Like others the volunteers met, he was handed a care bag.
“We’ve switched to drawstring backpacks and they are filled with basic necessities and essential winter items for anybody we encounter during the count,” said Erin Gallaher, the Continuum of Care program manager with Housing Alliance Delaware.
In addition to the overdose reversing medication Narcan, the packs include “things like hats and hand warmers, first aid kits, and snacks. This year, we were able to work with [the Delaware Division of Substance Abuse and Mental Health] to get opioid response kits to go into the care bags for anybody who might need them. We have COVID tests, disposable thermometers and a ton of different items.”
The veteran’s story isn’t uncommon, PIT count organizers say. While the details may vary widely, there are plenty of similarities from people forced into homelessness after facing eviction to escaping domestic abuse. One woman the group met said she survived two instances of rape, which led her to flee her home and ultimately become homeless.
After completing a PIT count with a resident of the wooded area, the Brandywine Counseling outreach group made their way along a muddy pathway. (Johnny Perez-Gonzalez/WHYY)
After a few stops, the volunteers arrived in Dover and approached a nearby encampment.

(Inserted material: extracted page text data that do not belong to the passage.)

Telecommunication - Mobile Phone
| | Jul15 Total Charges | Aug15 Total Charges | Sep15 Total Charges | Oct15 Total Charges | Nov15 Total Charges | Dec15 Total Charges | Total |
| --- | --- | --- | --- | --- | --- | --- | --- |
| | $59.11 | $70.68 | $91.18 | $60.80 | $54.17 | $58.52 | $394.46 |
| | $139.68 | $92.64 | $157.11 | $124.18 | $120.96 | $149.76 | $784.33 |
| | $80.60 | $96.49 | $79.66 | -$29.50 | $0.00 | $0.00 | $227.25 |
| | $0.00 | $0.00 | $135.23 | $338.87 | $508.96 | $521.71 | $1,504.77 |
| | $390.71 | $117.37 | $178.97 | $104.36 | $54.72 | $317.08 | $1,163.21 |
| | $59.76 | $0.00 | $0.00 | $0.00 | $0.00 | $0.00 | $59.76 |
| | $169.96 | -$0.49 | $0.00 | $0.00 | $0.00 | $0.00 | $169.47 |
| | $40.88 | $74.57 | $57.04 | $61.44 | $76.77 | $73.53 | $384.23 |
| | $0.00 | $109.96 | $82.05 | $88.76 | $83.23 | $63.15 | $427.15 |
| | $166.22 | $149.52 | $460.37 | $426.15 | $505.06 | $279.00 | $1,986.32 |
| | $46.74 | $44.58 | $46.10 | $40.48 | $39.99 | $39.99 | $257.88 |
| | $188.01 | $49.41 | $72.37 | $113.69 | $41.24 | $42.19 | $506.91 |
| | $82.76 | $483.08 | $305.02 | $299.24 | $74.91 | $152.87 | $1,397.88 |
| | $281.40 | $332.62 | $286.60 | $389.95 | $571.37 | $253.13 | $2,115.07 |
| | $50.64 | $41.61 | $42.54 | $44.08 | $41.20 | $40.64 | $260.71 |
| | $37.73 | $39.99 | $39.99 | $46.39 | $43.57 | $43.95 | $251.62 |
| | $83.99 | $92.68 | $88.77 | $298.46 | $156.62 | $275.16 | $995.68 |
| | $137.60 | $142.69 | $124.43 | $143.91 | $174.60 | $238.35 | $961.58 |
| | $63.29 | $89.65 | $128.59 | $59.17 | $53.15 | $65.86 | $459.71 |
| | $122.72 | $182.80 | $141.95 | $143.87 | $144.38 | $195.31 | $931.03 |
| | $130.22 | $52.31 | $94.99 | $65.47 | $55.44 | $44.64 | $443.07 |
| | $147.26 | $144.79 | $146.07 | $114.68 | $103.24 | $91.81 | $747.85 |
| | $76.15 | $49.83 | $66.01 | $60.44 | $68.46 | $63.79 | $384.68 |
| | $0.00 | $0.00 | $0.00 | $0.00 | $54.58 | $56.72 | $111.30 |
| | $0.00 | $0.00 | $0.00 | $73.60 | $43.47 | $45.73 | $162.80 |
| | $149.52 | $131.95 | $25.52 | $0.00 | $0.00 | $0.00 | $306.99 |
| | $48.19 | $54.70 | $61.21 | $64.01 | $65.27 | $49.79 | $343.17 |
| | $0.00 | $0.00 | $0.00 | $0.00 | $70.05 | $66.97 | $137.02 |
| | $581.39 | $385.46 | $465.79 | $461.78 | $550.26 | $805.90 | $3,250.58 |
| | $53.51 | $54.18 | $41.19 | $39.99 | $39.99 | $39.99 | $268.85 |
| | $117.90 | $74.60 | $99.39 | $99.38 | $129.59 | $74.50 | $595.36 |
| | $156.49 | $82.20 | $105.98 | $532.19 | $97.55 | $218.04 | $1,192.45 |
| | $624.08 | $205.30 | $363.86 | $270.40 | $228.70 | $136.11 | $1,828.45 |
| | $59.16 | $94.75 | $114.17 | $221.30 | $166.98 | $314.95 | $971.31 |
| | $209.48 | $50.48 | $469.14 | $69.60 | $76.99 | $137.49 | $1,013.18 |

Making their way down a steep, muddy path illuminated only by the radiant full moon and covered by towering trees, the group encountered flooding a few steps in before stumbling upon a small community of roughly 10 tent homes. Despite attempts to engage with the occupants, a hushed silence enveloped the surroundings, broken only by the gentle rustle of leaves and branches underfoot and the fleeting presence of animals.
Why did they choose not to answer the calls?
The air of silence may have been due to media reports about complaints surrounding a tent encampment set up near Delaware State University’s Dover campus. There had been recent media reports about a Dover council member who took issue with people living in the woods close to campus.
Volunteers say the publicity may have instilled fear among those living in the woods nearby about the possibility of displacement, forcing them to start anew in a different location once again.